With our 4 bytes found, we're ready to edit the registry. Before we continue, please, please remember to make a backup of any registry values you change. This cannot be stressed enough.

Open the registry editor (Windows+R, enter "regedit", hit return) and navigate to HKEY_LOCAL_MACHINE/SYSTEM/CurrentControlSet/Control/Video. This key contains many subkeys with GUID names (you know, those strings that look like {15687F68-86E0-41BC-BD74-189D6CBF4F2C}). Exactly one of these GUID subkeys will contain subkeys 0000 and 0001 and, within both of those 0000 and 0001 subkeys, will have further subkeys Display, Settings, Uninstall and VolatileSettings. Note that there may be multiple GUID keys that contain the 0000 and 0001 subkeys, but there should be only one for which the 0000 and 0001 keys themselves contain further subkeys. This is the GUID key you need.

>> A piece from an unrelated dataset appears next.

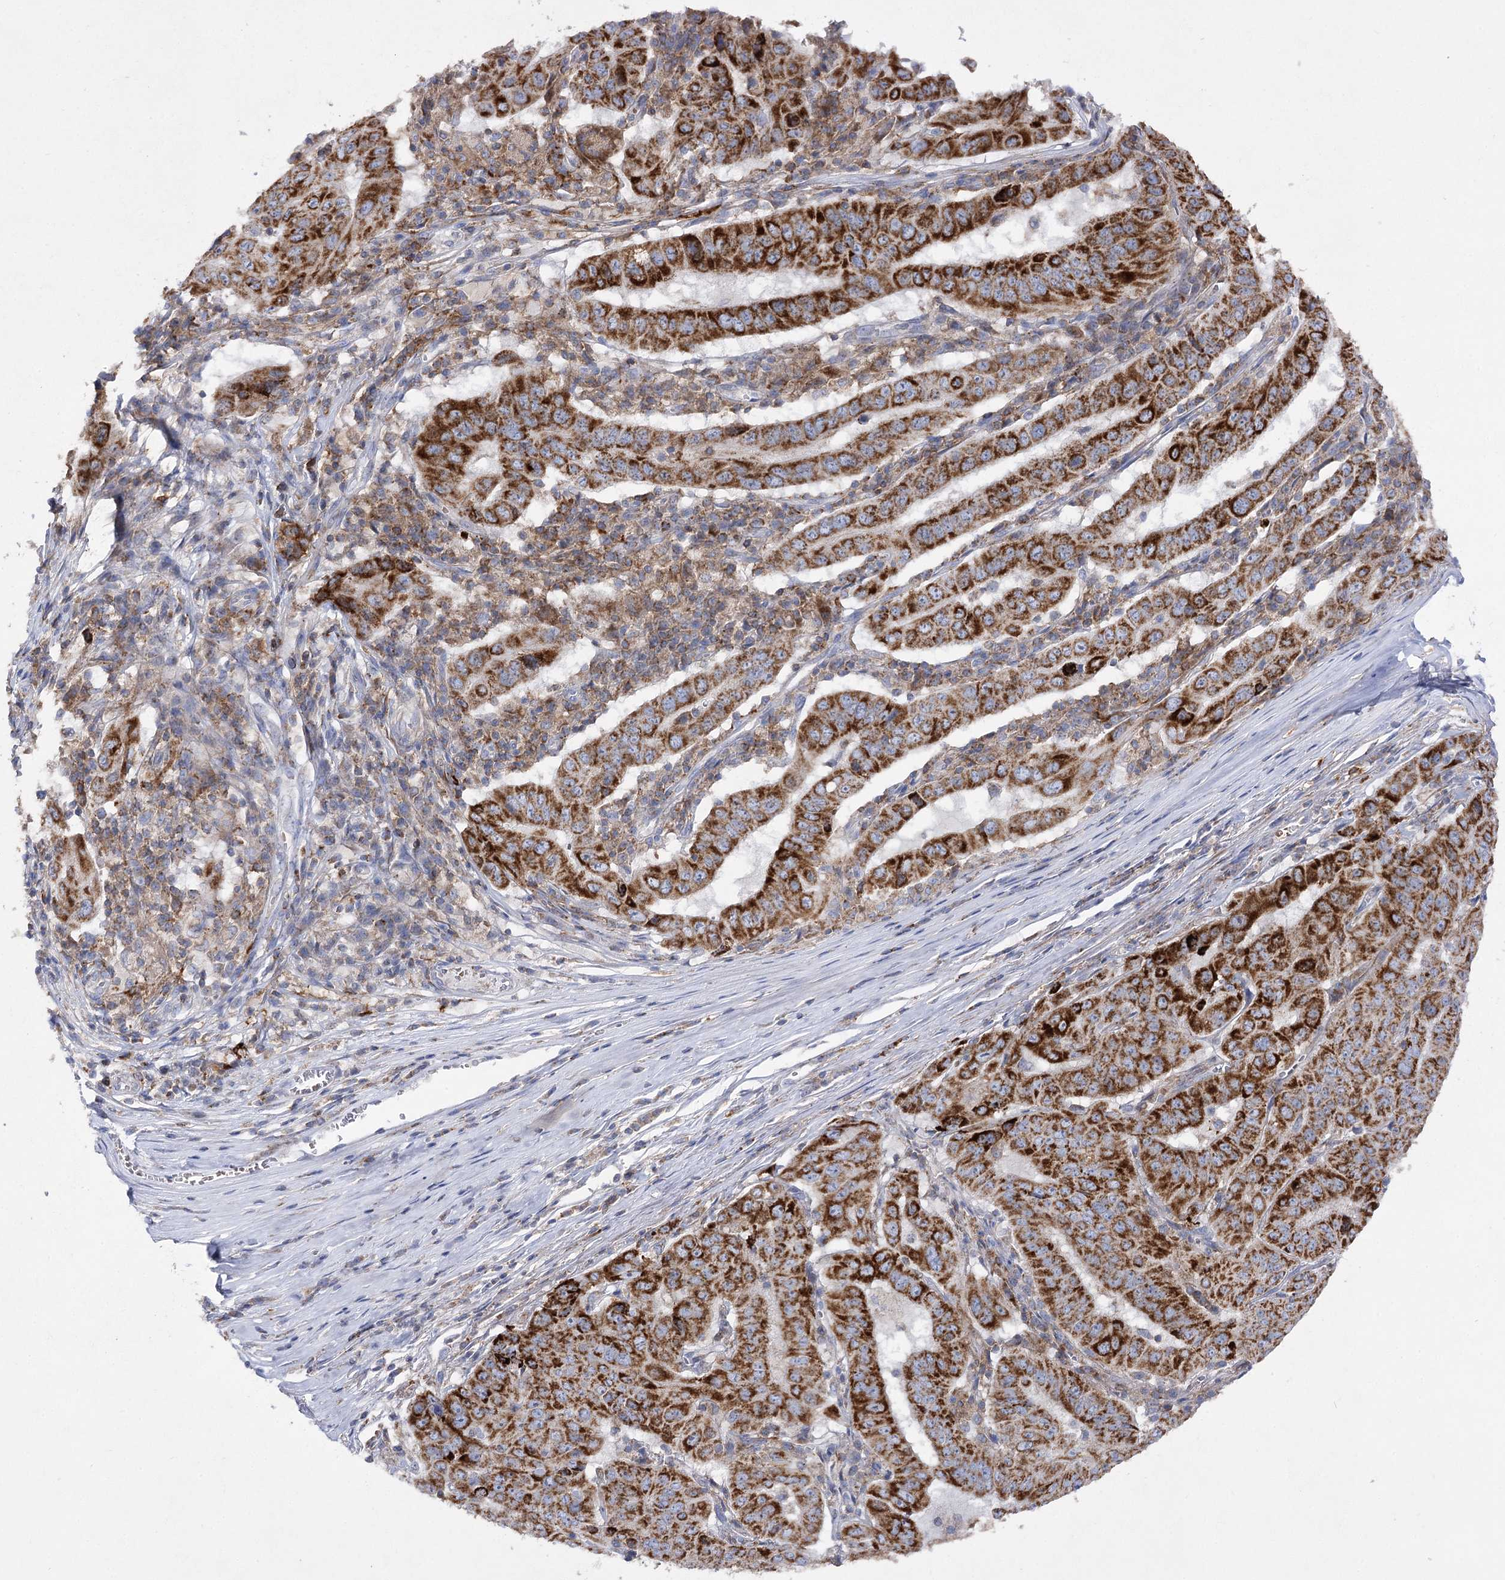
{"staining": {"intensity": "strong", "quantity": ">75%", "location": "cytoplasmic/membranous"}, "tissue": "pancreatic cancer", "cell_type": "Tumor cells", "image_type": "cancer", "snomed": [{"axis": "morphology", "description": "Adenocarcinoma, NOS"}, {"axis": "topography", "description": "Pancreas"}], "caption": "A photomicrograph showing strong cytoplasmic/membranous expression in about >75% of tumor cells in pancreatic cancer (adenocarcinoma), as visualized by brown immunohistochemical staining.", "gene": "COX15", "patient": {"sex": "male", "age": 63}}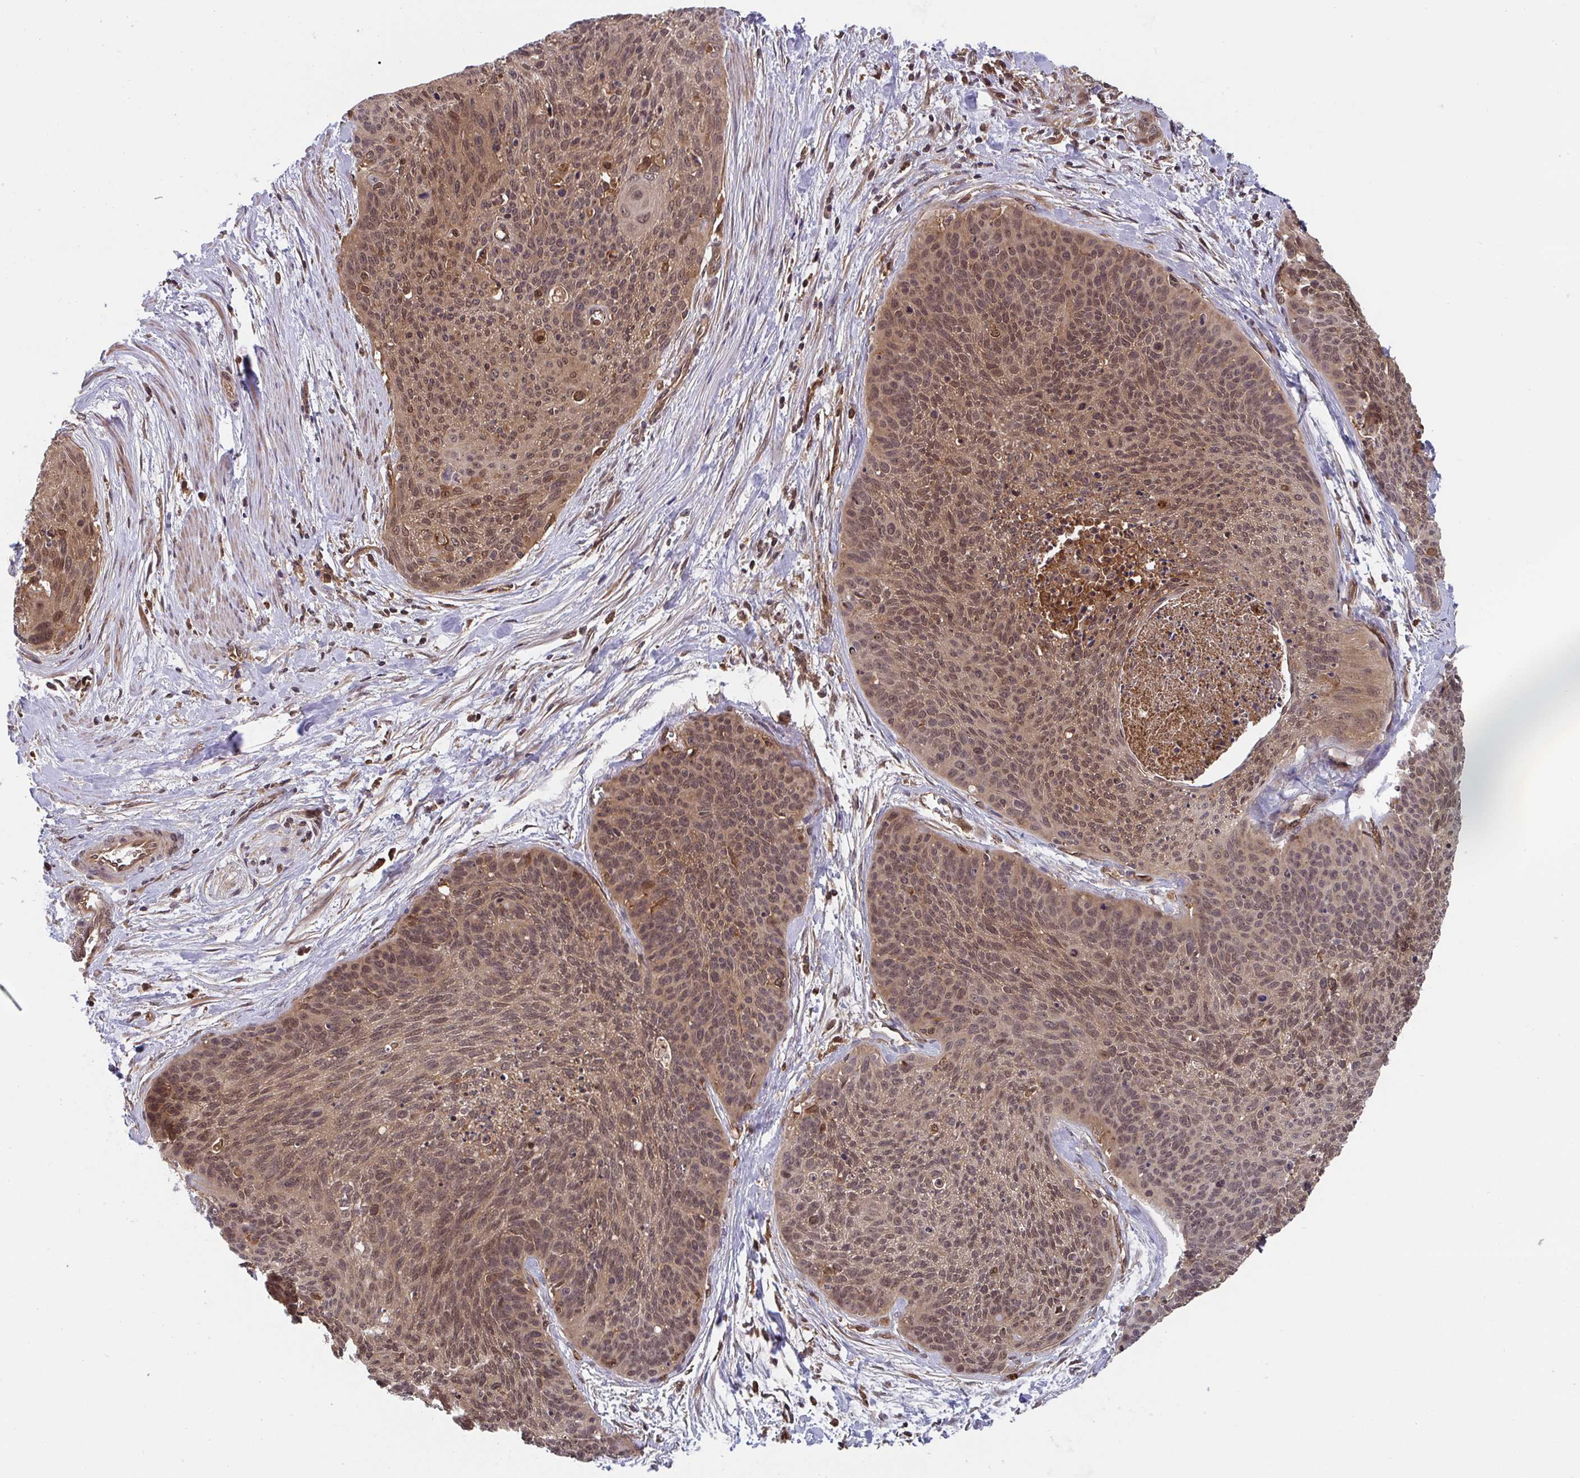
{"staining": {"intensity": "moderate", "quantity": ">75%", "location": "cytoplasmic/membranous,nuclear"}, "tissue": "cervical cancer", "cell_type": "Tumor cells", "image_type": "cancer", "snomed": [{"axis": "morphology", "description": "Squamous cell carcinoma, NOS"}, {"axis": "topography", "description": "Cervix"}], "caption": "Immunohistochemistry (IHC) image of human squamous cell carcinoma (cervical) stained for a protein (brown), which reveals medium levels of moderate cytoplasmic/membranous and nuclear positivity in approximately >75% of tumor cells.", "gene": "TIGAR", "patient": {"sex": "female", "age": 55}}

Within the correct GUID key you just found (in my case, {15687F68-86E0-41BC-BD74-189D6CBF4F2C}), navigate to the 0000 subkey. You should see a bunch of registry values already present in this key.

We're now going to create a new binary registry value within this 0000 subkey that will tell the NVIDIA drivers to override some EDID data which will fix our problem. The binary value we'll be assigning looks like this:

?? ?? ?? ?? 00 00 FF FF 04 00 00 00 7E 01 00

... where the first four bytes are given by those extracted from Phoenix (this is very important!). Since in my case the four bytes were 1E 6D 24 56, my binary value would become

1E 6D 24 56 00 00 FF FF 04 00 00 00 7E 01 00

But again, you may have a different four bytes and thus also a different binary value.

Ok, so let's create the registry value now. First, back up your GUID registry key (right-click > Export). Right-click on the 0000 subkey within the GUID subkey and pick New > Binary Value. Give it the name OverrideEdidFlags0, enter the binary value as you've constructed above (in hex) and hit OK.

That's it. Close the registry editor and reboot your computer. When it's back, you should now be able to enjoy a full 1900x1200 display and be able to select your scaling mode again from the NVIDIA Control Panel (under Adjust desktop size and position).